On a more positive note, the high volumes of SQQQ traded daily despite the steep expense ratio show the possibility of making solid gains of above 10% within one day.
Moreover, a 1x inverse return as derived by trading PSQ means purchasing more shares, three times more to be exact to accomplish the same results as a 3x inverse ETF like SQQQ.
For example, someone with a $90K portfolio may consider having a theoretical $90K equivalent of PSQ at $16 each or about 5600 shares. On the other hand, he just needs to buy 1300 shares of SQQQ at $22 each to benefit from the same level of protection.
Hence, SQQQ is more suitable for the smaller investor with less upfront capital but who after having seen progressive gains from tech stocks for some time, has become more risk-averse and wants to protect hard-earned gains.

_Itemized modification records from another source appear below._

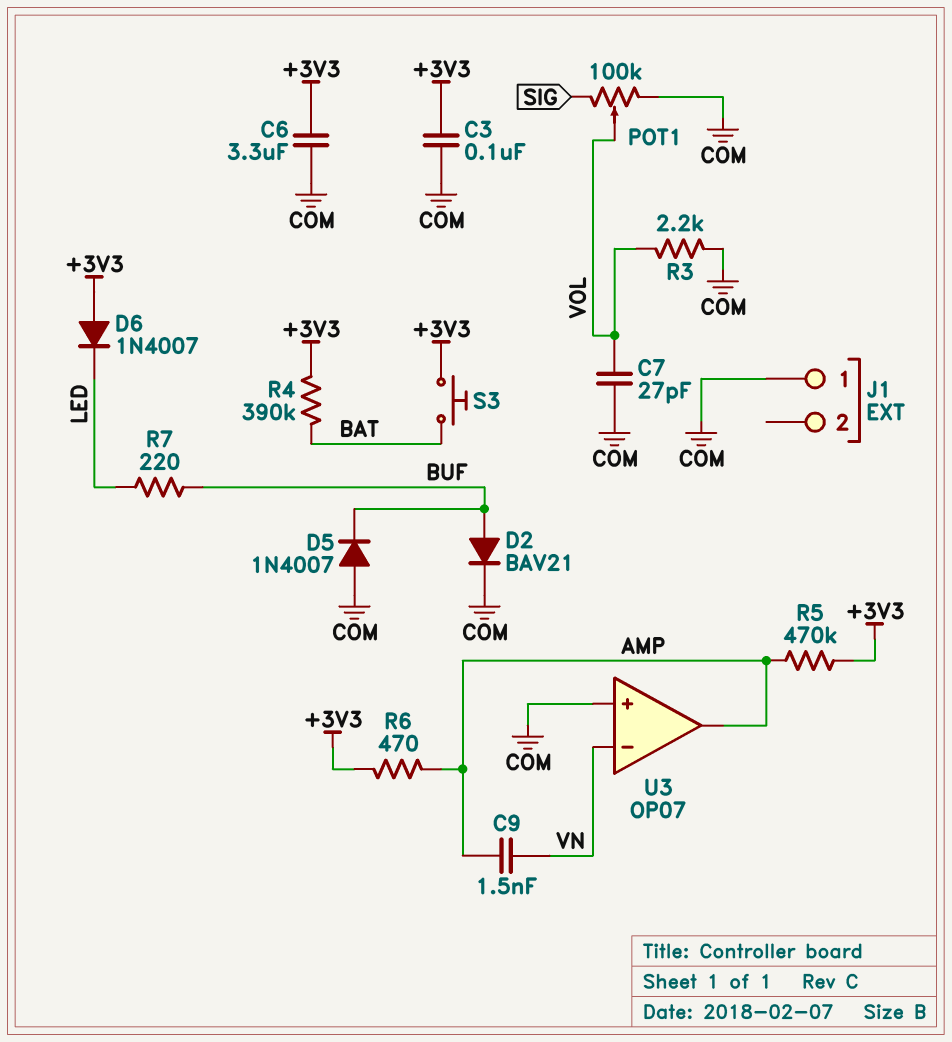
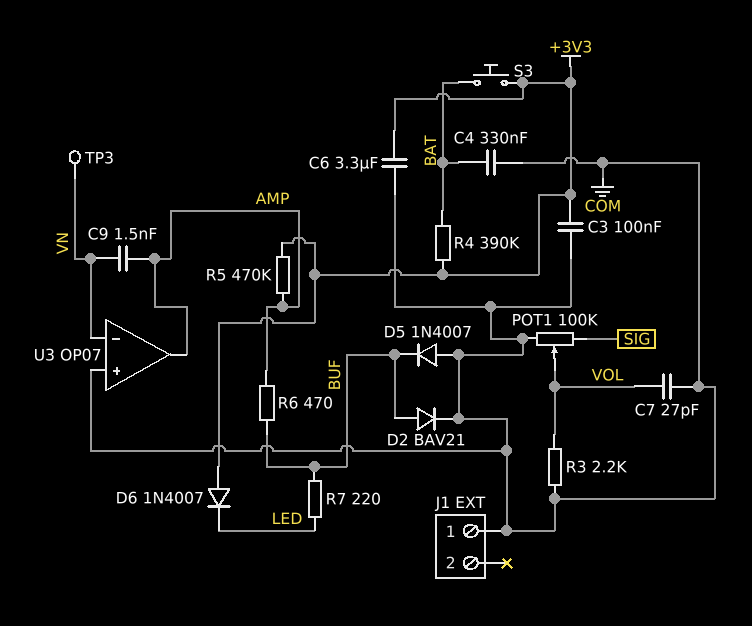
C4: none -> 330nF (BAT, COM)
R6: 470 (+3V3, AMP) -> 470 (AMP, BUF)
TP3: none -> test point (VN)

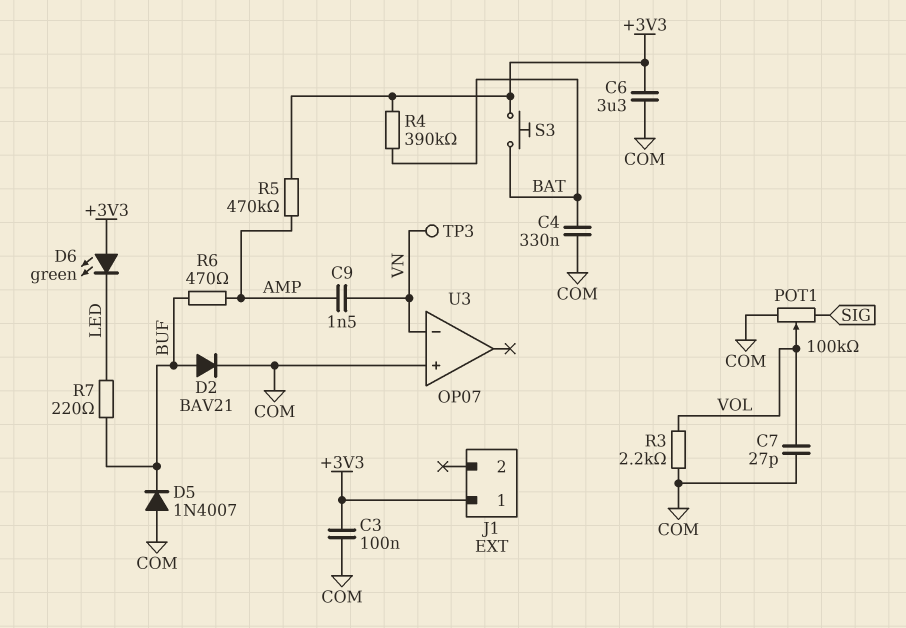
D6: diode 1N4007 (A +3V3, K LED) -> LED green (A +3V3, K LED)
J1 pin 1: COM -> +3V3
U3 pin out: AMP -> none

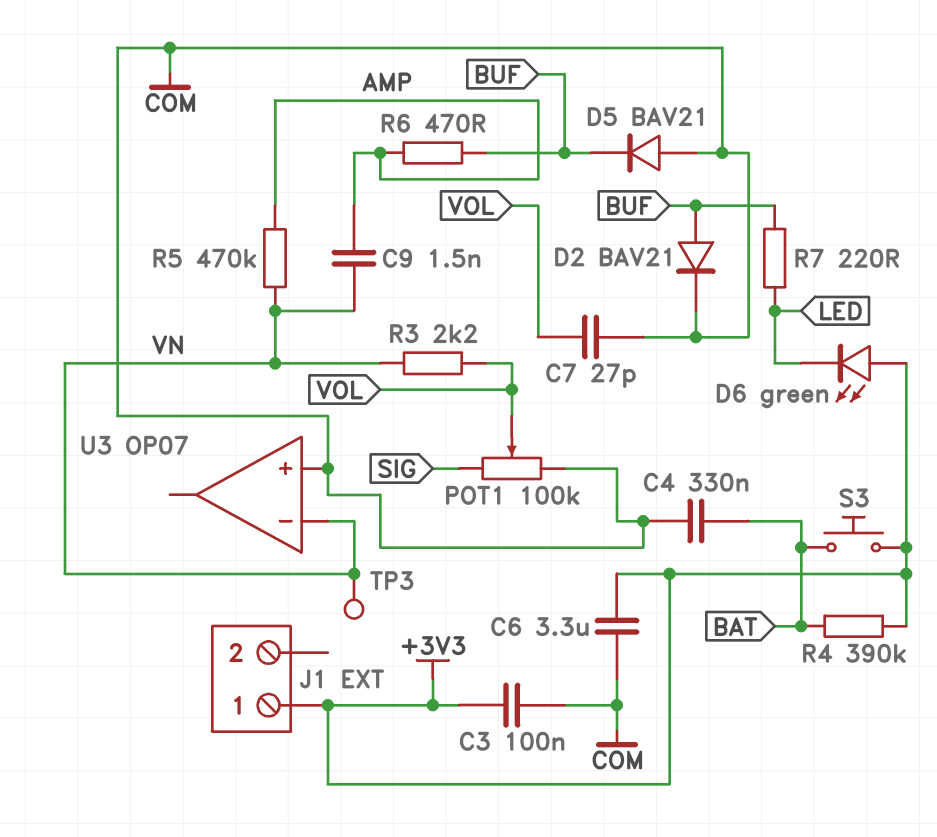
D5: diode 1N4007 (A COM, K BUF) -> diode BAV21 (A COM, K BUF)
R3: 2.2k (COM, VOL) -> 2.2k (VN, VOL)
R5: 470k (+3V3, AMP) -> 470k (AMP, VN)

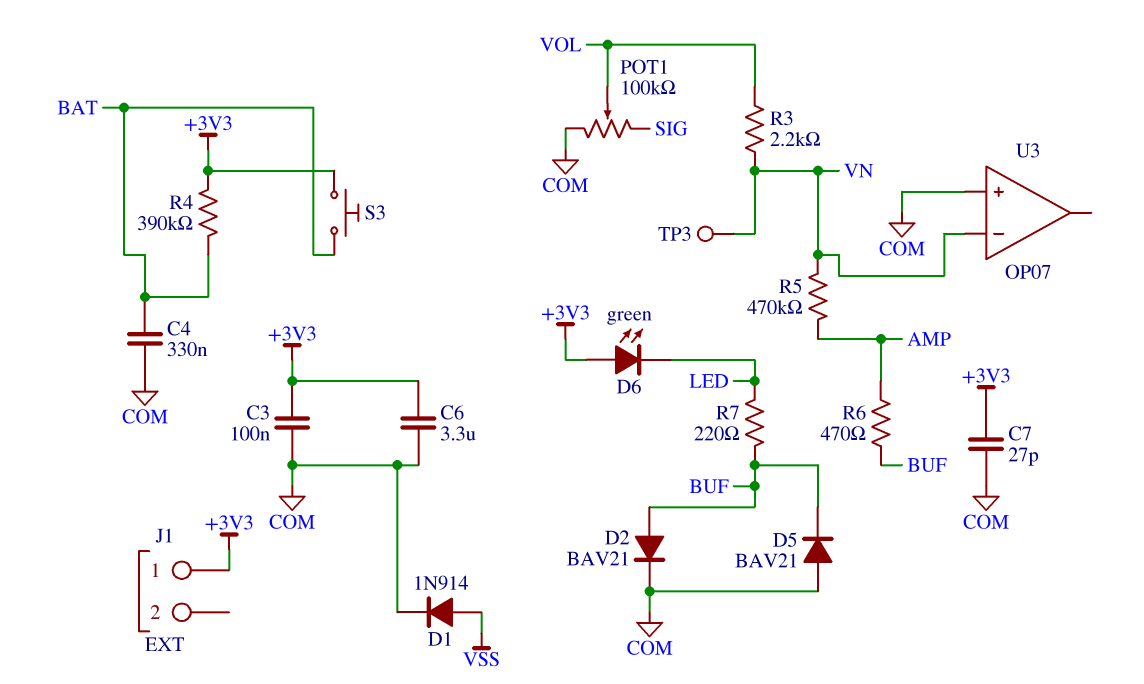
C7: 27pF (COM, VOL) -> 27pF (+3V3, COM)
C9: 1.5nF (AMP, VN) -> none
D1: none -> diode 1N914 (A VSS, K COM)

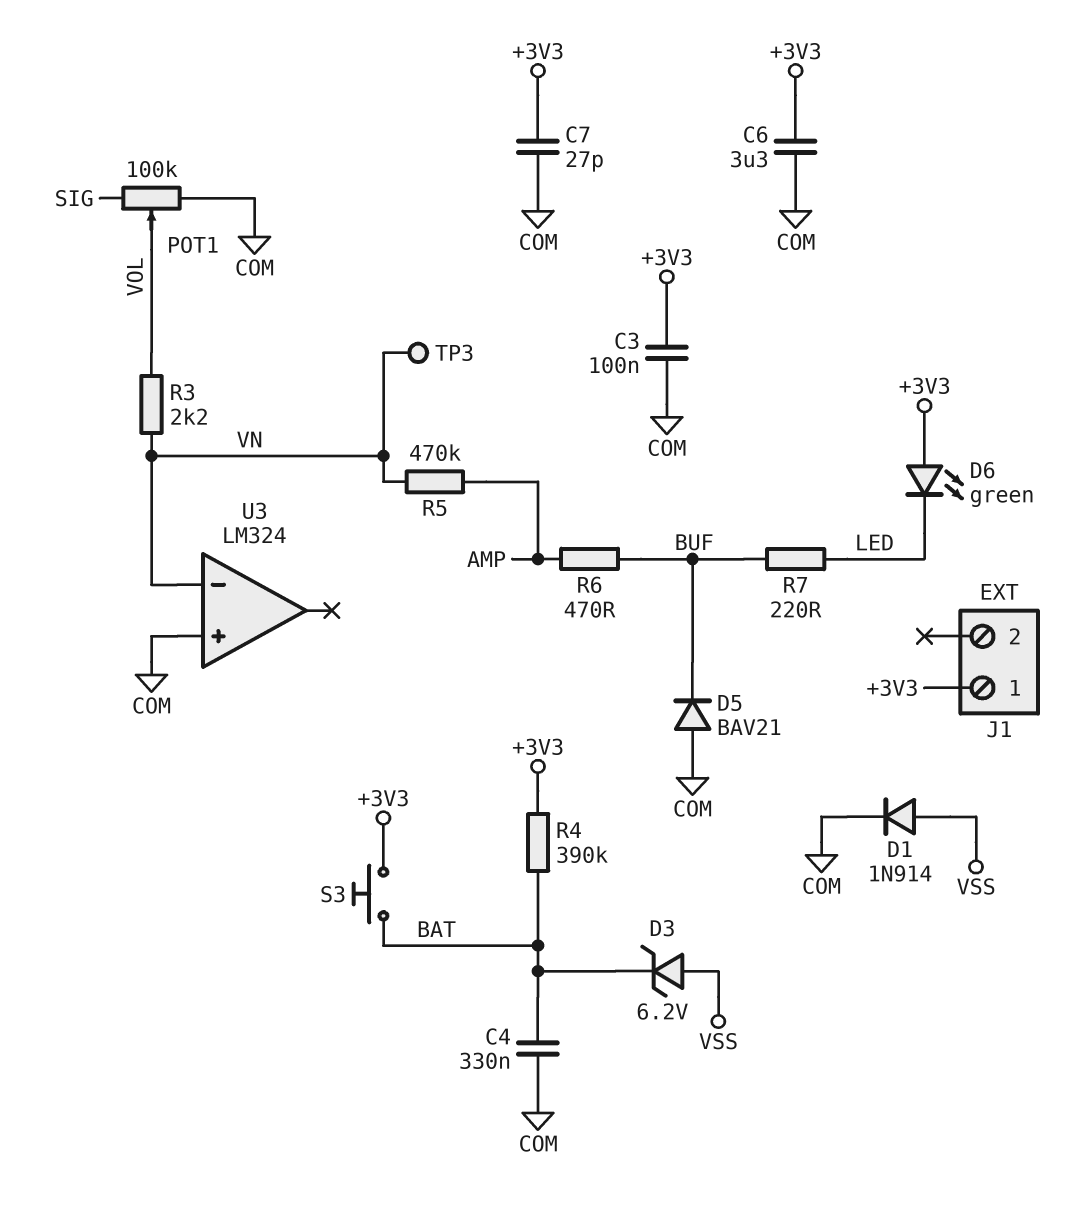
D2: diode BAV21 (A BUF, K COM) -> none
D3: none -> zener 6.2V (A VSS, K BAT)
U3: OP07 -> LM324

Also, the fact that daily trade volumes for SQQQ is more than ten times than PSQ reveals that despite all the compounding or decay concerns, it can be a more effective tool when used appropriately.

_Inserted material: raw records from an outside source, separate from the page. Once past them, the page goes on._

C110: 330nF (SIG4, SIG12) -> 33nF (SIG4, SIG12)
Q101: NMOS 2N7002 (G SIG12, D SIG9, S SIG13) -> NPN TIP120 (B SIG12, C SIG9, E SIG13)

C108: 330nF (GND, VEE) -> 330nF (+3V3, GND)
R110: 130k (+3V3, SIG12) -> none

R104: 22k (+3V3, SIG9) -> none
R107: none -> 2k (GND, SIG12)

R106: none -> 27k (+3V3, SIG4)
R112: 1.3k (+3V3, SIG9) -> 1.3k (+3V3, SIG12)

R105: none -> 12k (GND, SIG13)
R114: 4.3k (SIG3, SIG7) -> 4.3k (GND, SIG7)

Looking back, the over-performance of SQQQ at the beginning of September, which was more than 3 times the underperformance of the QQQ over a two-day period, shows that compounding can actually help to have better returns in a trending environment.
Now, a few words of wisdom concerning hedging.
There is no need to go to the extent of having 100% portfolio coverage with hedging as protection against a downside can take other forms like sector, asset class or even country-level diversification.
Also, by choosing the ETF approach, albeit an inverse one, small investors do not have to bother about exploring other more “sophisticated” solutions like put options or selling calls.
My point here is not to discredit other hedging options but more to share my own experience as a small investor.
Finally, as per my thesis on Vanguard Information Technology ETF (VGT) last week, there is some key strength in the technology sector which does NOT point to a sell-off of the magnitude seen in March of this year.
Disclosure: I/we have no positions in any stocks mentioned, and no plans to initiate any positions within the next 72 hours. I wrote this article myself, and it expresses my own opinions. I am not receiving compensation for it (other than from Seeking Alpha). I have no business relationship with any company whose stock is mentioned in this article.
Additional disclosure: I am long CSCO, NTAP.
This is an investment thesis and is intended for informational purposes. Investors are kindly requested to do additional research before investing.